Records from a data source
§
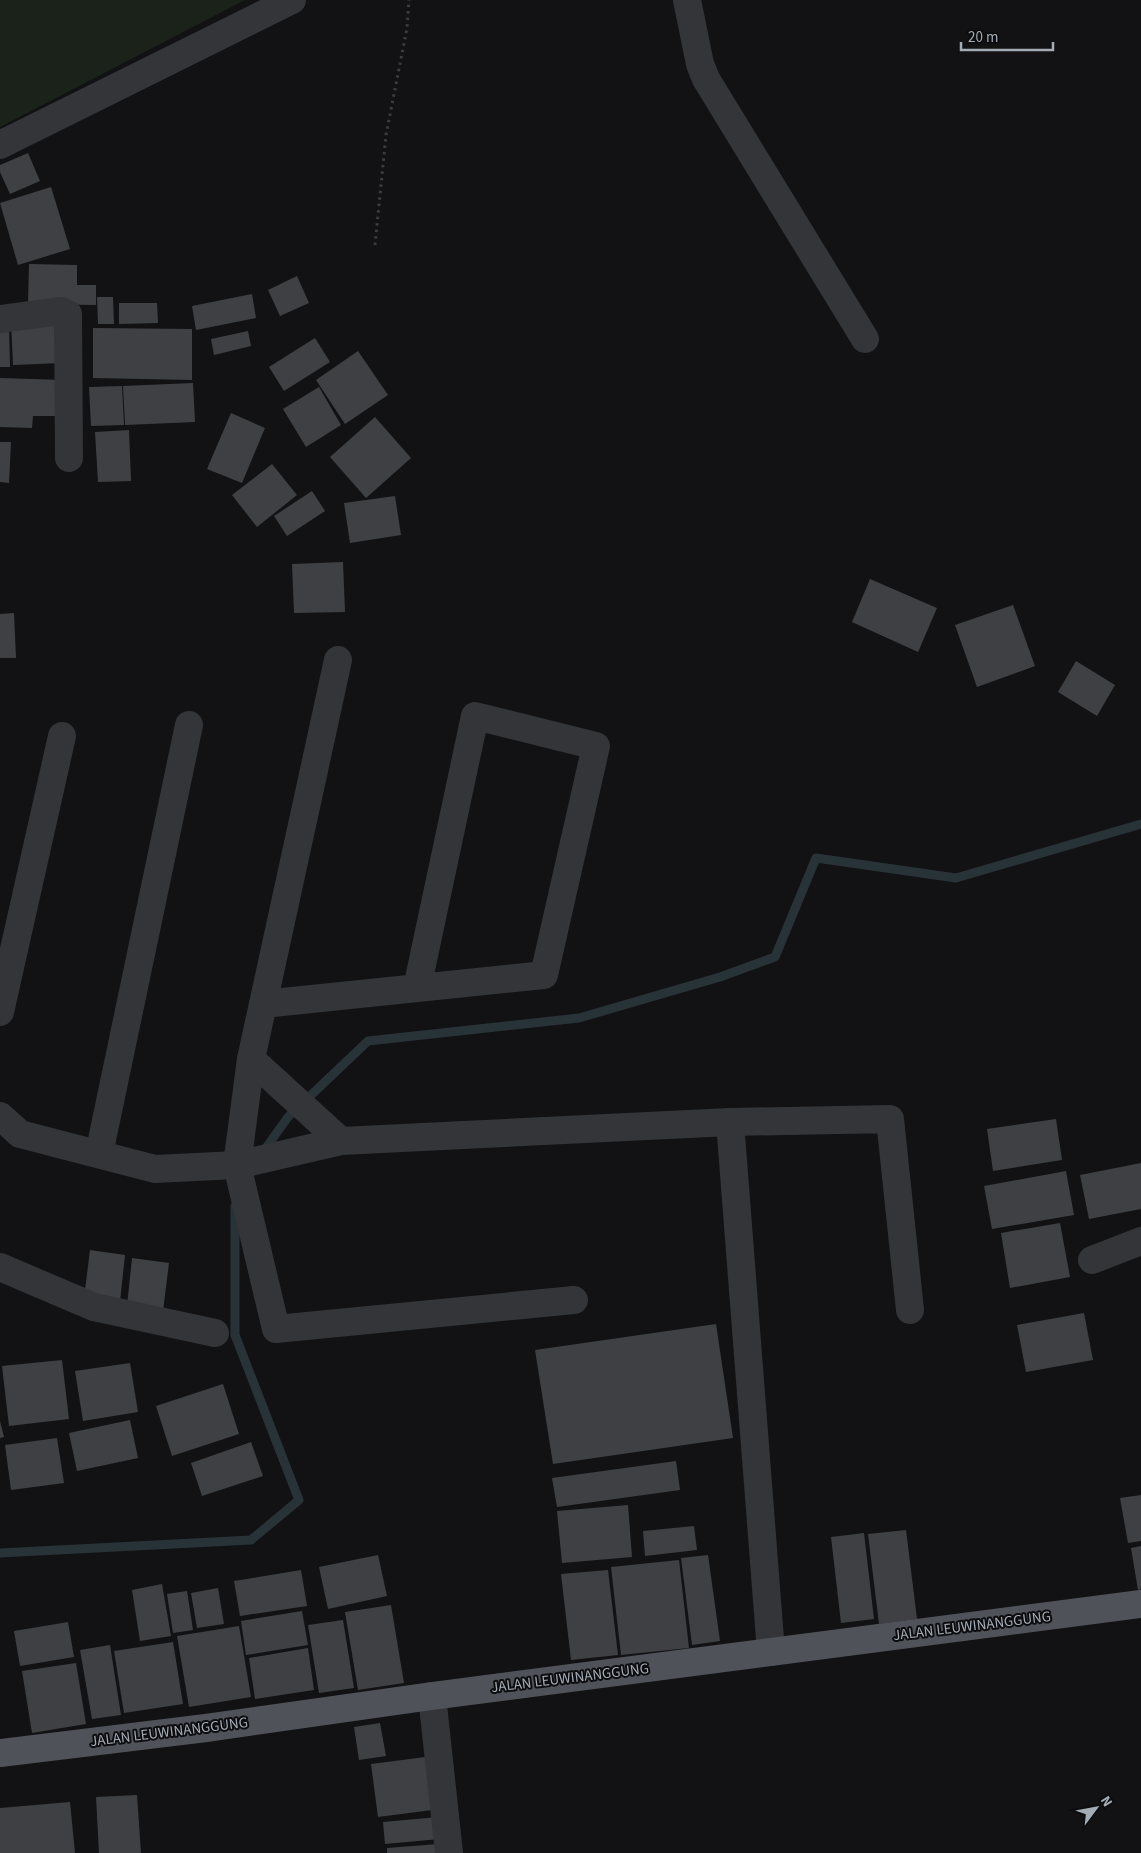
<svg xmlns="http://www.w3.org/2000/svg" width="1141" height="1853" viewBox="0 0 1141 1853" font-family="'Source Sans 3',sans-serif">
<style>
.green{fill:#1a221a}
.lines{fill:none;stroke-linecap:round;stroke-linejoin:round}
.stream{stroke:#283338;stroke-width:9}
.building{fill:#3e4044}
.path{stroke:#393c40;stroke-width:3;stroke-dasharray:2.5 4;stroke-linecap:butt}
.minor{stroke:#333539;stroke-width:28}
.major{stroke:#4f5258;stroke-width:28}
.labels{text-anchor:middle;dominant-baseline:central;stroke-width:4;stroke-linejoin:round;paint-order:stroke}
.street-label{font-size:15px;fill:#a3abb5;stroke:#0d0d0f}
</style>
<rect width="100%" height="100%" fill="#121214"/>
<polygon class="green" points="0,0 245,0 0,127"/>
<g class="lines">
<g class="stream">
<polyline points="263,1152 288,1117 368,1041 579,1018 720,977 775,957 816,858 956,878 1141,824"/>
<polyline points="0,1553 251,1540 299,1500 235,1335 235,1206"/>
</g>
</g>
<g class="building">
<polygon points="28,153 40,181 10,194 0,172 0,165"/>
<polygon points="51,187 70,249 18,265 0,203"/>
<polygon points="29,264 77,265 77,285 96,285 96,305 28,304"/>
<polygon points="297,276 309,303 280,316 268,290"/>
<polygon points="252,294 256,318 196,330 192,306"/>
<polygon points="97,297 113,297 114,324 98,324"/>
<polygon points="119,303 157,303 158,323 119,324"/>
<polygon points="64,320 62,363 13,365 11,321"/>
<polygon points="0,326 9,326 10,367 0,367"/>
<polygon points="93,328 192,329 192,380 93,378"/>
<polygon points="248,331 251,346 214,355 211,339"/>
<polygon points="315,338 330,362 284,391 269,367"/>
<polygon points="358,351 388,395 345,424 316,380"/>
<polygon points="0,378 64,380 64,416 33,416 32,428 0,427"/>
<polygon points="193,383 195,422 125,425 123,386"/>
<polygon points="122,386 124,425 91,426 89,387"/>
<polygon points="319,387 341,425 306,447 283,409"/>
<polygon points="231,413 265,428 242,483 207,469"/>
<polygon points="375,417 411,458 366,498 330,457"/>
<polygon points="129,430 131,481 98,482 95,432"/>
<polygon points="0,442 11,442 9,483 0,482"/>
<polygon points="272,464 297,495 257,527 232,495"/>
<polygon points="312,491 325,511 287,536 274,516"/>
<polygon points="395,496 401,535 350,543 344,503"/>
<polygon points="343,562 345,612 294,613 292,564"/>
<polygon points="870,579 937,608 918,652 852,622"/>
<polygon points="1013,605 1035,666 977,687 955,625"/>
<polygon points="14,613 16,658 0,658 0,614"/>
<polygon points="1076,661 1115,685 1097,716 1058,692"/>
<polygon points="1056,1119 1062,1160 993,1171 987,1129"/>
<polygon points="1141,1163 1141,1209 1089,1219 1080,1175"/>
<polygon points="1066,1171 1074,1215 992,1229 984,1186"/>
<polygon points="1060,1223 1070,1277 1010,1288 1001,1233"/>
<polygon points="90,1250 125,1255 120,1302 84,1298"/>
<polygon points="132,1258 169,1263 163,1311 127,1306"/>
<polygon points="1084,1313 1093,1360 1026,1372 1017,1325"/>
<polygon points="716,1324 733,1438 553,1464 535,1350"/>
<polygon points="62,1360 69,1419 9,1426 2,1366"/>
<polygon points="130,1363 138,1412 83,1421 75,1371"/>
<polygon points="223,1384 239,1434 172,1456 156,1406"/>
<polygon points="130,1420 138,1458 77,1471 69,1433"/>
<polygon points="0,1421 4,1437 0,1438"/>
<polygon points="57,1438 64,1483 11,1490 5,1445"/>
<polygon points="251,1442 263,1476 202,1496 191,1463"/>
<polygon points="676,1461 680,1490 557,1507 552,1478"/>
<polygon points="1141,1495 1141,1541 1128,1543 1120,1498"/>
<polygon points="628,1505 632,1557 562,1563 557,1511"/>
<polygon points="694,1526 697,1550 645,1556 643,1531"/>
<polygon points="906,1530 917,1619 879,1624 868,1534"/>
<polygon points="864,1533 874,1619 841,1623 831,1537"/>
<polygon points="1141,1546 1141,1589 1138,1590 1131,1548"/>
<polygon points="378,1555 387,1596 328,1609 319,1567"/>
<polygon points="708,1555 720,1641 692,1645 681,1558"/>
<polygon points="679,1560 689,1648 621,1655 611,1567"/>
<polygon points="301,1570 307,1606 240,1616 234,1581"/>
<polygon points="608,1570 618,1655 571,1660 561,1574"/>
<polygon points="162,1584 171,1636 140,1641 132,1590"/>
<polygon points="218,1588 224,1624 197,1628 191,1593"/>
<polygon points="187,1591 193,1630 173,1633 167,1594"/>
<polygon points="391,1605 404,1683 358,1690 345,1612"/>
<polygon points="302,1611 308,1645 246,1655 241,1621"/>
<polygon points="343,1620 354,1688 319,1693 308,1625"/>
<polygon points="68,1622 74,1657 20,1666 14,1631"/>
<polygon points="239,1626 251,1697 189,1707 177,1636"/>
<polygon points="173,1642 183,1704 124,1713 114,1651"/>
<polygon points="110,1645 121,1715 92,1719 80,1650"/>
<polygon points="308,1648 314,1690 255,1699 249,1658"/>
<polygon points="76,1663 86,1724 32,1733 22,1671"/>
<polygon points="380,1723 386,1756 359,1760 354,1727"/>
<polygon points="433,1756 440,1809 378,1817 371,1764"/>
<polygon points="137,1795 141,1853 99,1853 96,1797"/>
<polygon points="70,1802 75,1853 0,1853 0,1808"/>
<polygon points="438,1817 440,1839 385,1844 383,1822"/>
<polygon points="438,1844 439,1853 387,1853 387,1848"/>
</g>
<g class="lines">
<polyline class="path" points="375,245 386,135 407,28 409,0"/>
<g class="minor">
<polyline points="687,0 700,64 706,79 865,339"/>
<polyline points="0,145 292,0"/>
<polyline points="0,319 61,311 68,314 69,458"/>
<polyline points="338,660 251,1059 237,1165 276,1329 574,1300"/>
<polyline points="263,1004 544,975 596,746 475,716 417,988"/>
<polyline points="0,1012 62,736"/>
<polyline points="251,1059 341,1141"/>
<polyline points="0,1116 20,1134 155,1169 237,1165 341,1141 730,1122 890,1119 910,1310"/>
<polyline points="730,1122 771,1652"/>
<polyline points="99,1154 189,725"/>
<polyline points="1092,1260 1141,1241"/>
<polyline points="0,1267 94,1307 215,1333"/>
<polyline points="432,1696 449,1853"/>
</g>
<polyline class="major" points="0,1753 206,1728 432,1696 1141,1604"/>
</g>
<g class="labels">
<g class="street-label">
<text transform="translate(972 1626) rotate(-7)">JALAN LEUWINANGGUNG</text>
<text transform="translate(570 1678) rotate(-7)">JALAN LEUWINANGGUNG</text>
<text transform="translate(169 1732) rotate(-7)">JALAN LEUWINANGGUNG</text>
</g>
</g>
<g transform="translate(1096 1808) rotate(58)" stroke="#0d0d0f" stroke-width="4" paint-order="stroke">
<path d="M0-4L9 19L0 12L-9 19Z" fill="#a3abb5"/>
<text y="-8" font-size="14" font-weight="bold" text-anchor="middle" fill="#a3abb5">N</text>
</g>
<path d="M961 42v8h92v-8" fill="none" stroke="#a3abb5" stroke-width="2.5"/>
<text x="968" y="42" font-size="15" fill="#a3abb5" stroke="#0d0d0f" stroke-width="4" paint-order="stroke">20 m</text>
</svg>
§
Task directions »
The result is a copy of every line above where the word "linecap" shows up.

Solution to the exercise »
.lines{fill:none;stroke-linecap:round;stroke-linejoin:round}
.path{stroke:#393c40;stroke-width:3;stroke-dasharray:2.5 4;stroke-linecap:butt}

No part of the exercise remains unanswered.